_TASK 1_
In the Jaguar hardware text, which chip must do the addressing when Jerry or the 68000 accesses anything through the expansion connector?
_TASK 2_
Go on with the Jaguar hardware text, picking up right after its final sentence.

_GIVEN PASSAGE_
The expansion connector is wired up to 32 data lines, from D0 to D31, of which (if you recall), the first 16 are connected to the 68000 processor, and Jerry, while all 32 are connected to Tom. So we can read in 32-bits of data at a time from a ROM cartridge, or the CD-ROM expansion. Nothing 64-bit here.

It's also connected to the address bus lines A3 through A23. That's right, A0, A1 and A2 are NOT connected to the address bus. That gives us 20-bits of addressable space on a cartridge, or CD-ROM drive. That gives us only 1MB that we can address through this connector. Or does it?

Oh, no, wait... the first three go onto the expansion bus as MASKA0, MASKA1 and MASKA2. Tom is connected to these lines directly so that it can query the expansion connectors addresses directly, without interfering with the main address bus. That does mean that if Jerry or the 68000 want to access anything through the expansion connector, that they need Tom to do the addressing for them.

So, we have a 23-bit addressable space on the expansion connector, which is up to 8MB. Jaguar cartridges come in no more than 6MB flavours, so that's plenty. Drop an address line and we half the available space to 4MB, which is obviously too small, so this works well.

So is it 64-bit or not?

I told you this at the very start of the article; yes, no, and it doesn't even matter.

The Tom chip has a 64-bit wide data bus. The 8-bit 6502 CPU has an 8-bit data bus, and the 16-bit 68000 CPU has a 16-bit data bus. So yeah, it's a 64-bit machine. It even has a 64-bit blitter and a 64-bit object processor.

But the instruction set for both the Tom and Jerry RISC CPUs are 32-bit. The 6502 instruction set is 8-bit, and the 68000 instruction set is 32-bit. So no, it's a 32-bit machine. Right?

The Jaguar can only address 8MB of memory, which is a 23-bit address space, but the 8-bit 6502 can address 64KB of memory, which is 16-bit, and the 16-bit 68000 can address 16MB of memory, which is 24-bit... so that's clear as mud.

What about your modern PC? PCs in 2020 are all 64-bit, right? What does that mean? If we look at the Intel i9-10980XE CPU, launched not long before this article was originally written, it can address up to 256GB of RAM across 4 memory channels. That's a 38-bit address space. But the data bus? 64-bit.

This is a surprise to a lot of people, as the now defunct 32-bit PC CPUs could only address 4GB of RAM at a time, which makes sense, as that's the largest possible memory capacity for a 32-bit address space. But we've already identified (many times over) that the address space is not what we're talking about when we talk about a CPUs bits. If it was, then the latest Intel desktop CPUs would be considered 38-bit, not 64-bit.

_RECORDS_
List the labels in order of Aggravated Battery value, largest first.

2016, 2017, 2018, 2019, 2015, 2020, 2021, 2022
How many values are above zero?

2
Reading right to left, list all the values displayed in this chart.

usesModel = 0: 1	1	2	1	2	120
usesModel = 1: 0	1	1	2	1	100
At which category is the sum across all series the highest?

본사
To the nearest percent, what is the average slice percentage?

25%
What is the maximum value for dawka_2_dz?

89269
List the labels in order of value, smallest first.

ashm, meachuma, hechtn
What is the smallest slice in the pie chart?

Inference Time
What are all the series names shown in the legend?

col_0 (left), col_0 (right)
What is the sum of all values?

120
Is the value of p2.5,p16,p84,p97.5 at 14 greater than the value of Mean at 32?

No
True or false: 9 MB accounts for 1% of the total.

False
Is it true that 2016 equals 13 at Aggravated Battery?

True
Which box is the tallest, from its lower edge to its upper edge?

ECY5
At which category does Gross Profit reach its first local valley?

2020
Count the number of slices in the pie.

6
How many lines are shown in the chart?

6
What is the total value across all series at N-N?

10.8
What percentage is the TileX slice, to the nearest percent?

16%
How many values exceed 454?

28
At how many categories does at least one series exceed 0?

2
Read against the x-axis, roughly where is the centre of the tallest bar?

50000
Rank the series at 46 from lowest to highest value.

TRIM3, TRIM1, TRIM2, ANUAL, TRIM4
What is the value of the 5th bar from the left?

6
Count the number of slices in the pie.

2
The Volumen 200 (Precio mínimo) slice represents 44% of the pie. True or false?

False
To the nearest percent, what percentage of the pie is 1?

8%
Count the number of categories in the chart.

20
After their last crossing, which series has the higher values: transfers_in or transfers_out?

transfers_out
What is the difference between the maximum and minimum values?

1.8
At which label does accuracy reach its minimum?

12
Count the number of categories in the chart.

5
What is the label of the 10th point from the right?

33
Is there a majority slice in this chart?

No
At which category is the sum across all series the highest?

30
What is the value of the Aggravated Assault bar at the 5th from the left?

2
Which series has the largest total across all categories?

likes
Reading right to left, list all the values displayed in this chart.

_ANSWER BOX 1_
Tom

_ANSWER BOX 2_
What about a modern Intel CPUs instruction set? Well, because of backwards compatibility, they support 16, 32 and 64-bit instructions. And the registers? Again, for backwards compatibility, these CPUs have 16, 32 and 64-bit registers. Not only that, but they also have some 80-bit x87 registers for floating point operations, and 128-bit SSE registers. And that's just the CPU. Do you want to get into the PCI-Express bus? Or maybe your GPU?

The point is that it really doesn't matter.

If you compare the Jaguar to its 32-bit contemporaries, the Sony Playstation and Sega Saturn, it looks decidedly weak. Likewise, compare it to the Nintendo 64, and it looks vastly inferior. We haven't even compared it to modern machines like the Playstation 4, or Xbox One, which both employ 64-bit processors from AMD. It just doesn't mean anything when you're trying to work out how powerful a console is.

So yes, it's a 64-bit machine. It's also not a 64-bit machine. It's also a meaningless thing that some marketing people latched on to, similar to Sega and their Blast Processing hype around the Megadrive. Nobody can agree on what actually makes any given machine a specific bit, especially as computer architectures are complicated.

And really, I wrote this up because it's 2020 and people are STILL arguing about the Jaguar and this marketing, 27 years after it was launched.

So, that brings us to the end. I hope you've learned a little about how computers work, and what does (and doesn't) make a system a particular bit.

And remember, do the math, and nobody in their right mind actually cares if a console is 8, 16, 32 or 64-bit. It's all about the games, and the systems that I like best are clearly the best.